On the plus side, page one, Marc Santora's account of the dictator's last minutes is riveting, and John Burns' more comprehensive treatment of the execution and its fall-out is characteristically excellent.  (As things go in Iraq, it is noteworthy that, in the early editions of the paper, the sub-headline said, "Violence Limited"; the updated headline observes, "Attacks Go On.")

For once, we don't get the Times' editorialized spin on the death penalty until well inside the first section.  But then it comes out in force. 

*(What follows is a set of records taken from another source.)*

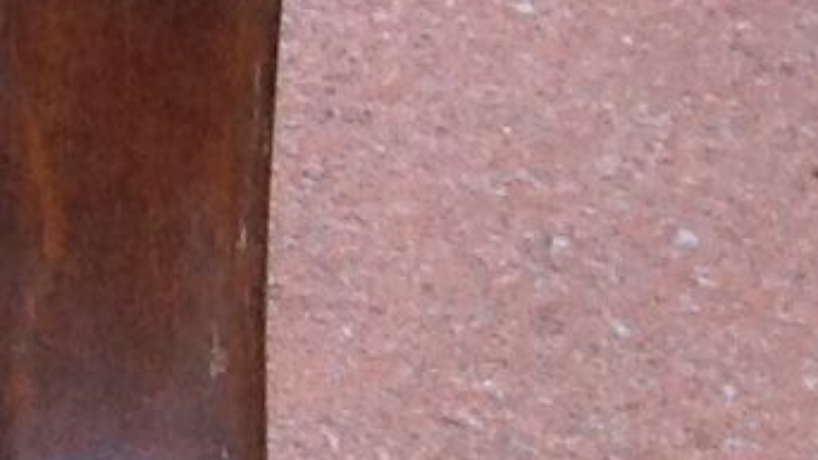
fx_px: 6247
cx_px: -1984
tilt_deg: -52.3
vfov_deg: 4.2
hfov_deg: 6.5
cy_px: 868
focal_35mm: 288
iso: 50
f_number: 2.4
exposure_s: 1/60
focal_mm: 4.28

There is, naturally, "Around the World, Unease And Criticism of Penalty," by Alan Cowell, typical of which is this drivel from Tim Hames, of the Times of London:  "Mainstream middle-class sentiment in Europe now regards the death penalty as being as ethically tainted as the crimes that produced the sentence."  Of course, this reflects — and could only reflect — not the sentiment of the mainstream middle-class but of elite opinion in Europe, particularly of transnational progressive intellectuals who long for a post-sovereign Euro-state. Commonsense people, even those uneasy about or opposed to capital punishment, have no difficulty distinguishing the evil behind the crime and their reservations about the punishment.  It is only the intelligentsia, which questions the very existence of "evil," that consequently finds itself without a compass for such moral and ethical distinctions.

But the stand-out is Hassan M. Fattah's story, under the inane headline:  "For Arab Critics, Hussein's Execution Symbolizes the Victory of Vengeance Over Justice".  Memo to the Times:  First, very often, vengeance is justice; that is why the most civilized societies (those based on ordered liberty) demand that the punishment fit the crime.  Second, this is an especially counterintuitive headline and theme for a story that purports to convey the cultural sense of the Islamic world (indeed, a story illustrated with a depiction of thousands of "pilgrims" in Mena, Saudi Arabia, observing the Eid). 

In this regard, far more telling — however inadvertently — is the final paragraph of Mr. Santora's aforementioned dispatch:  "[Saddam's] body stayed hanging for another nine minutes as those in attendance broke out in prayer, praising the Prophet, at the death of a dictator."  For the believers, vengeance and justice ... inseparable.